I’ve found the answers are always in the silence, if you aren’t too scared to listen.
Personal growth requires fearlessness.
People tell me I’m a “fucking bad ass” with “the most gigantic balls of anyone they know”. Some say I’m inspirational. Others claim to live vicariously through me. My family and friends tell me how proud they are of me. Truth is, the leaps I take in my life scare my face off most of the time. I never know exactly what I’m getting myself into, but the cocktail of excitement, opportunity and fear fuels me.
I’ve learned to surf the wave of fear like a pro and have one helluva ride discovering the opportunities as they unfold. The excellent stories I get to share at parties are my favorite residual effects of my lifestyle – I aim to entertain while sharing my life experience. (If you don’t know me and are curious, you can do some recon here.)
How do you become fearless?
So, back to that road trip story. I woke up on day four, primed to drive through the Mohave Desert en route to visit the lovely Sanregret’s in the quaint, Danish town of Solvang, California. I picked up my phone at 6am to find a slew of missed calls and text messages – John Mudge, one of my best guy friends was dead. I pulled the scratchy, cheap motel sheets up over my face and sobbed. Alone, shocked, powerless – I’d never felt it all so deeply.

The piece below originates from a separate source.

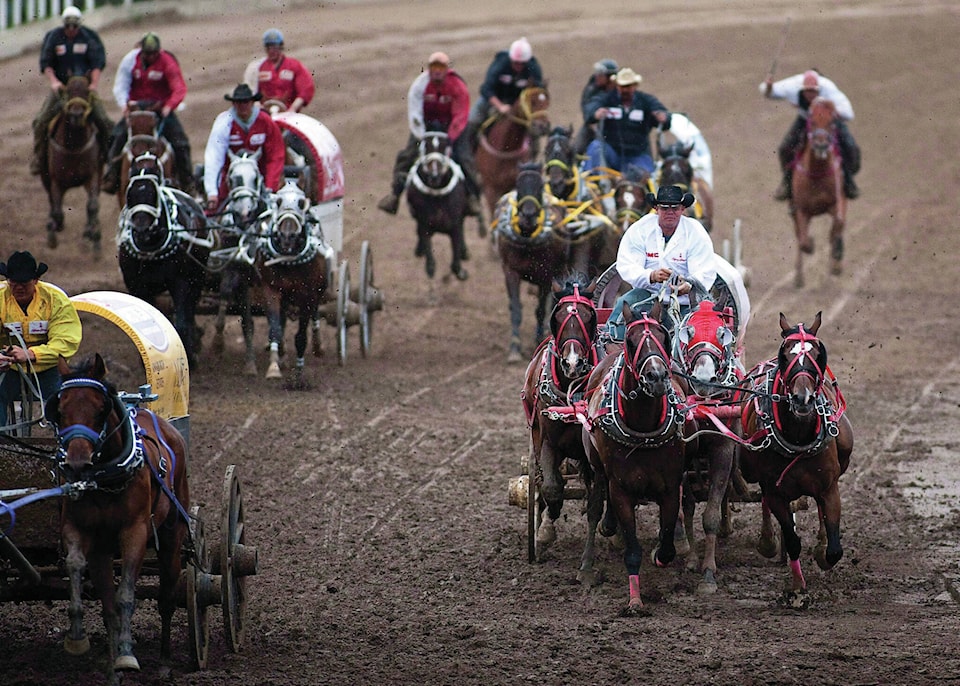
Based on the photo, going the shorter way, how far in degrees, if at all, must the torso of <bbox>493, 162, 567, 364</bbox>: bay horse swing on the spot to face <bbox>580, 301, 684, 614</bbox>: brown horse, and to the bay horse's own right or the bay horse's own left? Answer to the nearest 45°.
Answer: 0° — it already faces it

I peeled out of the Terrible’s (in)convenient store in Kingman, Arizona at 9am. I thought I’d listen to the Steve Jobs biography to keep my mind occupied, but my CD player strangely stopped working temporarily. The available radio stations were intermittent, and shitty at best, so I gave up on distraction and relaxed into being alone in the desert – just my thoughts, the open road and me. I drove in silence focusing on the beauty around me and reflecting on my last moments with Mudge. I thought about our over-share session at the tattoo studio on Valentine’s Day where I gave him some tips on “doing the little things” to show Marsha how much he loves her. The first tip I gave him: “Don’t schedule a tattoo on Valentine’s Day.”
I could see in my mind’s eye Mudge’s mini-me, Jackson, sitting on his daddy’s lap rocking his sunshades and matching baldhead. I remembered our last hug – it was at my “good-bye bbq” and I was jumping on the trampoline with the girls. I’d yelled for him to get outside. I’m really glad I did that. “Don’t you dare leave without hugging me! I’m moving to California,” I squealed as I jumped and threw my arms in the air.

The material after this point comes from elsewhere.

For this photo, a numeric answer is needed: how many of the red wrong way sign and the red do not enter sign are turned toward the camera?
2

I couldn’t open the damn trampoline safety net so Mudge came over, freed me and gave me a signature bear hug and wished me well on my new adventure. Mudge always gave a warm hug that would stick with you for days.
He also gave great “penis-perspective” to his female friends. That man knew my fears and secrets and was loyal to the core. He was the person I had called to talk out this gravitational pull I was feeling to head west to California. He told me life is short and unpredictable and that me following my dreams was a good look on me. “You’re a ballsy bitch and I’m thankful you’re in my life.”

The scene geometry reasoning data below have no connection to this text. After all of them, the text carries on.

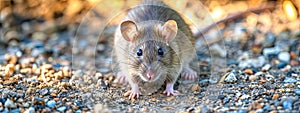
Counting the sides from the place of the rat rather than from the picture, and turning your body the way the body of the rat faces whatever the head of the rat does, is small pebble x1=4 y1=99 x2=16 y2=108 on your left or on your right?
on your right

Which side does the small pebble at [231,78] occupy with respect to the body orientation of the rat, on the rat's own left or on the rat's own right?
on the rat's own left

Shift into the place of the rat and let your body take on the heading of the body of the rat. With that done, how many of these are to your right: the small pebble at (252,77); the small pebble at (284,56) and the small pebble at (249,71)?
0

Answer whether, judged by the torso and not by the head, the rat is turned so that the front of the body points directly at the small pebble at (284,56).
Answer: no

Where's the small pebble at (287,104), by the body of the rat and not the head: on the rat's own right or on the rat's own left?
on the rat's own left

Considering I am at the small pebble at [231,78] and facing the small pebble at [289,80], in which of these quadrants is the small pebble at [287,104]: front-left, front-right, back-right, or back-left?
front-right

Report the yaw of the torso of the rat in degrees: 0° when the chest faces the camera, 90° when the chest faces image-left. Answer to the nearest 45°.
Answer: approximately 0°

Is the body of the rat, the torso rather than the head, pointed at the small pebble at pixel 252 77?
no

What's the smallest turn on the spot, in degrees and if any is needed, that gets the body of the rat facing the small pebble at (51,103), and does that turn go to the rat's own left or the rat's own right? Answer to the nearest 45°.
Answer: approximately 90° to the rat's own right

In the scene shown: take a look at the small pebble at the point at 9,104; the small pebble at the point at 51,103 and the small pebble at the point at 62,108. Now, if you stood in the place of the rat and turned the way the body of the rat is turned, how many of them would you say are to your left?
0

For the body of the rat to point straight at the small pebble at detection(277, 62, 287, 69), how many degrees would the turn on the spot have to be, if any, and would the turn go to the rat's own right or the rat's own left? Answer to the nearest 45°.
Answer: approximately 135° to the rat's own left

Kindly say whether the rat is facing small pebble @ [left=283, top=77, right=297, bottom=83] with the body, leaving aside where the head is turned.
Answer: no

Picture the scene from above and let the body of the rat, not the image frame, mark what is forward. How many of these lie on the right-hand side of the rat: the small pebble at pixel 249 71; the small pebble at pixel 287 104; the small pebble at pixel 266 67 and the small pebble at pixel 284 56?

The road blurred and flooded with my tears. I’d noticed a rest area sign a ways back so I knew one was coming up soon. Thank you! I needed to stop driving.
I pulled into the rest side park as the heaving, noisy bawling began. My chest ached. My throat burned. I cried for John Mudge and felt the ache swell in my chest. I cried for Marsha losing her young husband and for those sweet little boys losing their Daddy before they ever entered Kindergarten. I cried for the uncertainty I was feeling in my own life. I cried for my poor, sweet soul going through this alone. I cried for the people and relationships I’d just left behind and for the new one’s I’d have to create. In an instant, it felt like more than I could handle.
My crying reached a crescendo and I began to hyperventilate. I rolled down my windows and noticed an old, big-bellied trucker eyeing me with a look of concern. Bless his heart – he couldn’t help me. I covered my face and tried to focus on slowing my breathing. It was clear the crying was now completely out of my control. I flipped down the visor, locked eyes with myself in the mirror and began to soothe myself. “You’re okay. You are not alone, Johanna. I am here and everything’s okay. I promise you’re going to be okay.”
I picked up the phone and called my best friend who’d broken the devastating news about Mudge to me earlier that morning. Struggling to get my words out through the tears I pleaded with Shanda. “Please just talk to me. I’m feeling so sad and alone. I’m literally all alone in the middle of the desert, and I can’t stop crying. I need a hug. I need you to talk to me so I can calm down.”
Shanda did as I asked and began talking me off the ledge. Thirty minutes later we were giggling about what the trucker must be thinking about me. He’d been pacing the length of the sidewalk the entire time I’d had my hot mess meltdown. I smiled and waived good-bye to him as I got back out on the highway – rollin’ through the desert, kicking up sand, listening to iTunes and talking to John Mudge. It was our first over share in the afterlife – I vocalized and felt through everything I was afraid of in my latest life change. By the time the California landscape turned from brown to green to blue, I was okay.
So back to that question… How do you become fearless? You don’t.
None of us will ever have a life void of fear, but the great news is we can choose to live fearlessly.
By acknowledging and pushing past the old, haunting fears, worries and regrets that have plagued our lives, we open big, beautiful doors of possibility.
The moment we let go and delight in possibility is the instant we are primed to allow those things we really want into our lives.
Before you go to bed tonight, stand in front of the bathroom mirror and gently look at yourself – full of love and free of judgment. Lock eyes with the soul looking back at you and listen through the silence. What is your larger-self whispering to you? Where do you want to go from here?
Promise that you’ll no longer be crippled by fear. Don’t distract yourself with worry and miss the miraculous life you were meant to live. Don’t drown your life’s desires in bad habits and unsatisfying monotony now that you know there’s an alternative. If I can do it, you can do it. We are powerful creators.
Wherever you are right now – at the beginning, lost in the middle, or nearing the end – take control and own it. It’s your life. Live it fearlessly. Make it count.
Next time you’re outside, on the open road or sitting in rush hour traffic, acknowledge your own power and strength by throwing your fist up in the air and giving my friend, John Mudge your best rebel yell. It’ll feel great and he’ll give you two thumbs up from whatever rad cloud he’s pimped out in the heavens.